Inserts system time in output string, as HH:MM:SS

SWAP 32

Swaps 4 byte arrays. This can be useful to convert numbers from Little Endolian to Big Endolian.

SWAP 16

Swaps two characters from the input string. For example:

Input = InterMedia
output = nIetMrdeai

SWAP 8

Swaps two nibbles from an input byte. For example, 0D(hex) would be converted to D0(hex).

Record Count

This inserts the current record count

+/- Number HiLo

+/- Number LoHi

VAX Float

This converts the input binary number to an ASCII string. The output buffer is right justified, and if not large enough the most significant digits will be truncated. If the value is negative, a '-' sign will be added. This conversion feature can be extremely important when trying to import binary files into a text file format.

The range of numbers is:

Digits Output buffer size

Input Digit Output buffer size
1   4
2 6
3 8
4 11
8 38 max
10 200 (not yet implemented)
   

For VAX floating point numbers there are 4 defined lengths,

  • F-Float 4 bytes
  • D-Float 8 Bytes
  • G-Float 8 Bytes (Not implemented yet)
  • H-Float 16 Bytes (Not implemented yet)

All VAX numbers are signed, and the ordering is fixed

The size of the input number will be taken from the input field definition and may be 1-4 bytes in length.
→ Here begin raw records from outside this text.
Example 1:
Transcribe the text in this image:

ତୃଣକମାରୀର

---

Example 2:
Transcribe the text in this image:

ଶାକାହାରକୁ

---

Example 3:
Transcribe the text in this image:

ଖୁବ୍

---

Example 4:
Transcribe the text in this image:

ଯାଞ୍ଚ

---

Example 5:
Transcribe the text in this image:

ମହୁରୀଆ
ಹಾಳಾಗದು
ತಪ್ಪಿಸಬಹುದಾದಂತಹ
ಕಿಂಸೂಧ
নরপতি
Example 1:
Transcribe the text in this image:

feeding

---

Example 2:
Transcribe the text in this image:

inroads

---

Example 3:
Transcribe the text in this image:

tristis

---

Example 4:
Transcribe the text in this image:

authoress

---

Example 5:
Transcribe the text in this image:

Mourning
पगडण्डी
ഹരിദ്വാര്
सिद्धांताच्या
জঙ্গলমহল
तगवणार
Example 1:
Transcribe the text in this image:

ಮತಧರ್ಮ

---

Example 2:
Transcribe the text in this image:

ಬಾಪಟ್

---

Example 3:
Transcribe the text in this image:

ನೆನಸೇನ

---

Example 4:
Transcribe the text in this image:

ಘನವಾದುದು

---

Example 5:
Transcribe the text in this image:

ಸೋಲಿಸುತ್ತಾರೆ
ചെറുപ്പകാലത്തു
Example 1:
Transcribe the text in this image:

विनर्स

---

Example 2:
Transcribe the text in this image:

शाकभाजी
The ordering of the number will be high byte first for HiLo and low byte first for LoHi.

For floating point numbers (8 characters in length) the output is almost unlimited. If the output is longer than the field allowed for, the number will be displayed in scientific notation (e.g. 2.63E5). If the output from a floating point number contains invalid characters, this is most likely for one of two reasons:

  • It is not a floating point number
  • The order should be swapped, ie HiLo, or LoHi
  • The 6-digit character is a special floating point implementation. It is not known how standard this is. The 6-byte array is: Byte 1 mantissa, Byte 2-6 Exponent in Lo-Hi ordering
  • The exponent is in the range of 0.5 - 1.5
  • The mantissa is a multiple of 2
  • Number HiLo
  • Number LoHi

This is as above, but the number is not signed, and so the output buffer can be one character shorter

Cobol Num

This rule will convert signed strings from Cobol systems. The string includes its sign as part of the last digit. The output may also be formatted with the same commands as described below in Formatting Numeric fields.

Formatting Numeric fields

Numeric fields have an extra edit field at the right of the screen. This is to allow for formatting of the output. By using this the number of decimal places may be determined and leading zeros displayed or suppressed.
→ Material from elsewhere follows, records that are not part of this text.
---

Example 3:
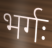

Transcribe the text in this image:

भर्गः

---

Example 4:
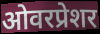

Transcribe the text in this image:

ओवरप्रेशर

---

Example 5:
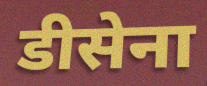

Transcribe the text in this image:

डीसेना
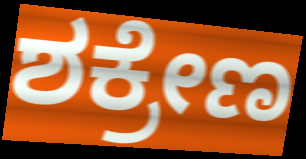
ಶಕ್ರೇಣ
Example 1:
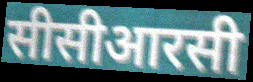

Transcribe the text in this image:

सीसीआरसी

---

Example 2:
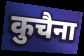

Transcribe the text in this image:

कुचैना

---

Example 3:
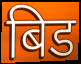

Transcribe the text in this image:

बिड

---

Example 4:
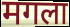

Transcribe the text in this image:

मगला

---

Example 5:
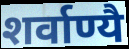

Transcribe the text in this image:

शर्वाण्यै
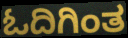
ಓದಿಗಿಂತ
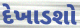
દેખાડશો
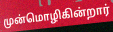
முன்மொழிகின்றார்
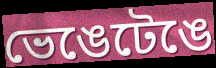
ভেঙেটেঙে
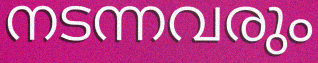
നടന്നവരും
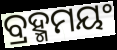
ବ୍ରହ୍ମମୟଂ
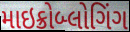
માઇક્રોબ્લોગિંગ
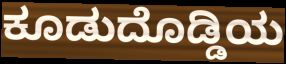
ಕೂಡುದೊಡ್ಡಿಯ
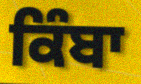
ਕਿੰਬਾ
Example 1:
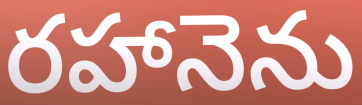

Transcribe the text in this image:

రహానెను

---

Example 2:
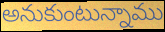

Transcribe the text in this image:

అనుకుంటున్నాము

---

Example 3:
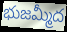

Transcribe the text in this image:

భుజమ్మీద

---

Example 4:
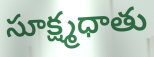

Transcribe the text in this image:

సూక్ష్మధాతు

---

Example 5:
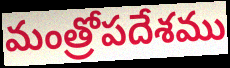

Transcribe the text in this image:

మంత్రోపదేశము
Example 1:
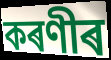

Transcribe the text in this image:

কৰণীৰ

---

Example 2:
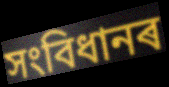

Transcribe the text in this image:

সংবিধানৰ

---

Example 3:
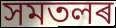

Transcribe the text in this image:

সমতলৰ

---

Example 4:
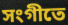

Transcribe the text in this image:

সংগীতে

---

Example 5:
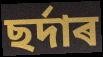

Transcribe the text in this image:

ছৰ্দাৰ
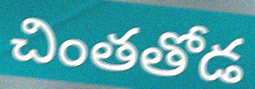
చింతతోడ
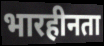
भारहीनता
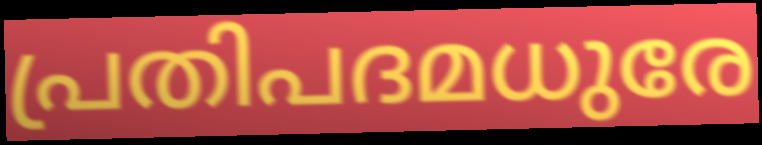
പ്രതിപദമധുരേ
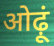
ओढ़ूं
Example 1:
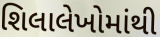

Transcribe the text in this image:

શિલાલેખોમાંથી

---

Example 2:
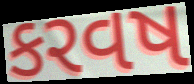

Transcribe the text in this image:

કરવષ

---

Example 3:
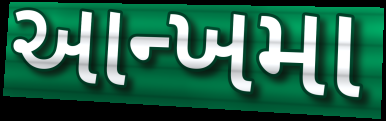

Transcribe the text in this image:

આન્ખમા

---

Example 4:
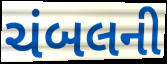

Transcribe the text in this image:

ચંબલની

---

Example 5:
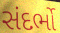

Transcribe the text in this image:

સંદર્ભો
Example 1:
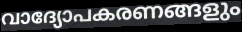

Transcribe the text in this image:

വാദ്യോപകരണങ്ങളും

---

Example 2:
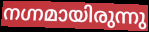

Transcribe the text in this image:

നഗ്നമായിരുന്നു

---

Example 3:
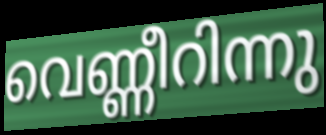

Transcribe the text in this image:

വെണ്ണീറിന്നു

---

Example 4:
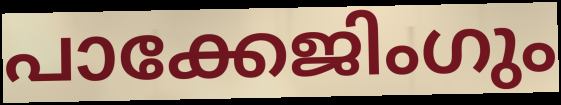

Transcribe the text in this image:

പാക്കേജിംഗും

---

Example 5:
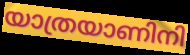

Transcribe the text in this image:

യാത്രയാണിനി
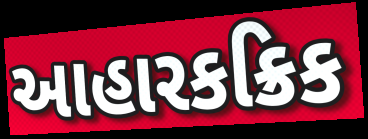
આહારકક્રિક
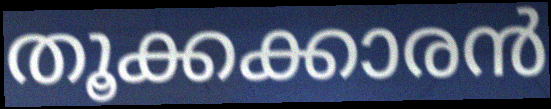
തൂക്കക്കാരൻ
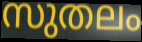
സുതലം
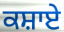
ਕਸ਼ਾਏ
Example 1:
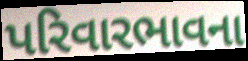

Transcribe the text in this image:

પરિવારભાવના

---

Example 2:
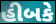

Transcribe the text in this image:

હીબકે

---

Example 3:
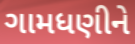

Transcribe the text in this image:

ગામધણીને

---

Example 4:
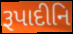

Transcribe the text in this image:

રૂપાદીનિ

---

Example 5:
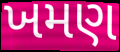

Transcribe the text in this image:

ખમણ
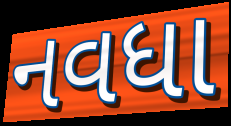
નવધા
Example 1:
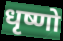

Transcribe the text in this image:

धृष्णो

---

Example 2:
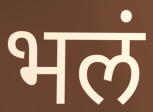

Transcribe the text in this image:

भलं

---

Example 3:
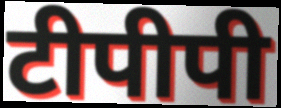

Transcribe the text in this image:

टीपीपी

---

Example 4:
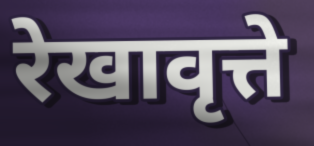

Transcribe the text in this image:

रेखावृत्ते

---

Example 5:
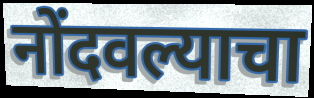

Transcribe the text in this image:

नोंदवल्याचा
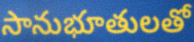
సానుభూతులతో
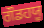
ਗੌਡਹਯੂ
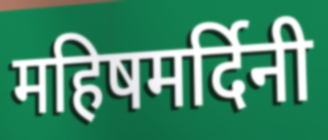
महिषमर्दिनी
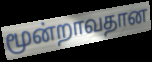
மூன்றாவதான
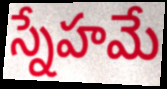
స్నేహమే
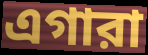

The options are extremely variable and the command line is in the structure below

  • #,4.2

where the symbols are as below

  • If a , or $ sign is shown this means that the money sign is added in front of the number.
  • If # is set then leading zeros are displayed
  • If a , is in the line, then significant numbers are broken down into groups of 3, separated by a comma, such as 1,234,567.12
  • The final number is the number of significant and decimal places. Thus 3.2 would be 3 leading digits and 2 decimal places.
  • If the field is left blank, then no numeric formatting will take place.
  • If the output field is too short, then significant digits are truncated.

Some examples:

  • 3.4 100.1234
  • #6.2 0000012.99
  • #,6.2 123,456.55
  • ,8.2 1,435.55
  • 5.0 43241

TransTab (InterMedia for Windows only)

The TransTab option is the same of 'Copy Field', but an IMW translation table may be applied. The translation table is any IMW table and it performs a complete string and byte translation. Thus the output string may be longer than the input string. If too long for the output field, it will be truncated (from the right).

Typical applications could be case mapping (make all lower case, or all upper case) or handling accented characters, or different EBCDIC conversions.

There is a limitation of a maximum number of 8 different translation tables definable within a single Record Reformatter table. There is no limit on the number of fields that may be converted

IB Field

This will insert and IntelliBase / IntelliBase 95 field marker. The parameter should be a number between 1 and 9999. The output data is always a 4-digit number, preceded by a 0EH, and followed by a 0FH. The length should always be 6.